For a long time, Mount Melleray thrived; at its height the monastery was home to some 150 priests and brothers. A school operated on the premises from 1843 until it closed in 1974 (see Untapped Potential « The Irish Aesthete) and in addition to the farm, there was a carpenters’ workshop, a forge and an aviary. Nothing offers better evidence of the Cistercian order’s confidence in the future than the great church, plans for which were first drawn up a century ago following the acquisition of all the cut limestone which had once been used for the exterior of Mitchelstown Castle, County Cork. That great house, which stood some 28 miles to the west west, had been burnt by anti-Treaty forces in August 1922 (see Doomed Inheritance « The Irish Aesthete) and stood empty when Mount Melleray’s Abbot Dom Marius O’Phelan proposed buying the stone. Once agreement had been reached, the material was transported by steam lorry in two consignments a day over a five-year period. Designed by the Dublin firm of Jones and Kelly which specialised in producing traditional designs for religious clients, the new abbey church’s foundation stone was laid in April 1933, shortly before the abbey celebrated the centenary of its foundation. With its great square lantern tower, the main body of work on the abbey church was completed in November 1940, although it was only somewhat later that the high altar and some 20 lesser altars, gifts of benefactors, were installed, together with stained glass, some of which was made by the Harry Clarke Studios. At the south-west corner of this building and at a right-angle to it, a smaller, ‘public’ church was also built, again to the designs of Jones and Kelly and again with stained glass from the Clarke studios. The interior here is also decorated with extensive use of mosaic on the walls. The church was originally dedicated to Saint Philomena, and was once the National Shrine of the latter saint. However, her statue was removed when, on instructions from the Holy See in 1961, Philomena’s name was removed from all liturgical calendars. 

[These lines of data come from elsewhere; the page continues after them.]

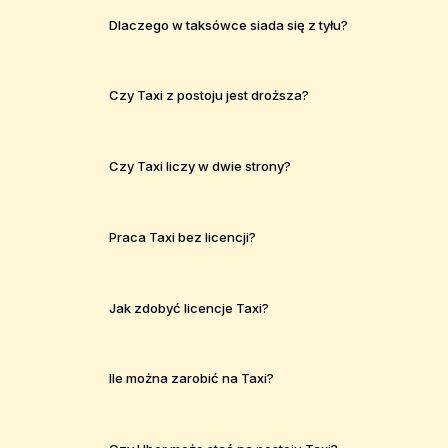
Dlaczego w taksówce siada się z tyłu?
Czy Taxi z postoju jest droższa?
Czy Taxi liczy w dwie strony?
Praca Taxi bez licencji?
Jak zdobyć licencje Taxi?
Ile można zarobić na Taxi?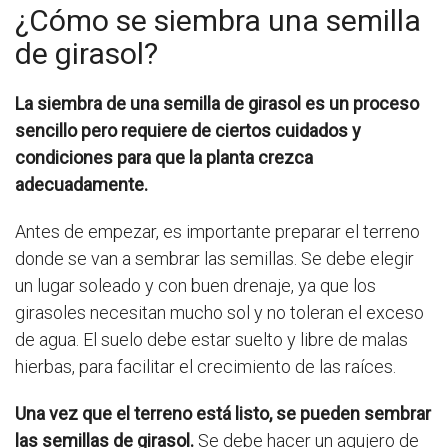
¿Cómo se siembra una semilla
de girasol?
La siembra de una semilla de girasol es un proceso
sencillo pero requiere de ciertos cuidados y
condiciones para que la planta crezca
adecuadamente.
Antes de empezar, es importante preparar el terreno
donde se van a sembrar las semillas. Se debe elegir
un lugar soleado y con buen drenaje, ya que los
girasoles necesitan mucho sol y no toleran el exceso
de agua. El suelo debe estar suelto y libre de malas
hierbas, para facilitar el crecimiento de las raíces.
Una vez que el terreno está listo, se pueden sembrar
las semillas de girasol.
Se debe hacer un agujero de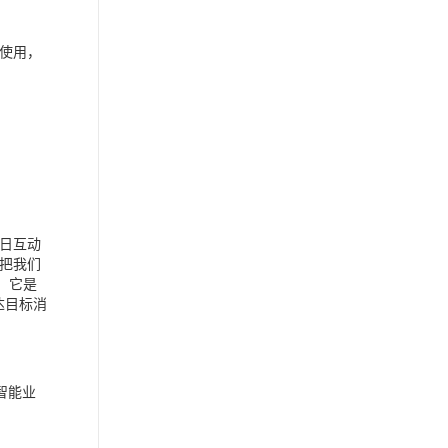
使用，
日互动
把我们
，它是
达目标消
智能业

So what will happen now to these churches and all the ancillary buildings around them, once accommodating hundreds of monks and visitors but now standing empty? The last eight monks have moved to another monastery, Mount St Joseph, County Tipperary and no decision has been taken on the future of the abbey at Mount Melleray. In Ireland of the 21st century, this is not an unusual circumstance: the numbers of people choosing to enter the religious life has dropped steeply in recent decades, and one legacy are substantial properties that are surplus to their original requirement. Finding an alternative purpose, especially for a site such as this one, which is relatively isolated, several miles from the nearest town and with no public services in the vicinity, will be challenging. And yet, again like so many others, the buildings are sturdily constructed and, in this particular instance, of architectural interest not least for the incorporation of cut stone from Mitchelstown Castle. A conundrum.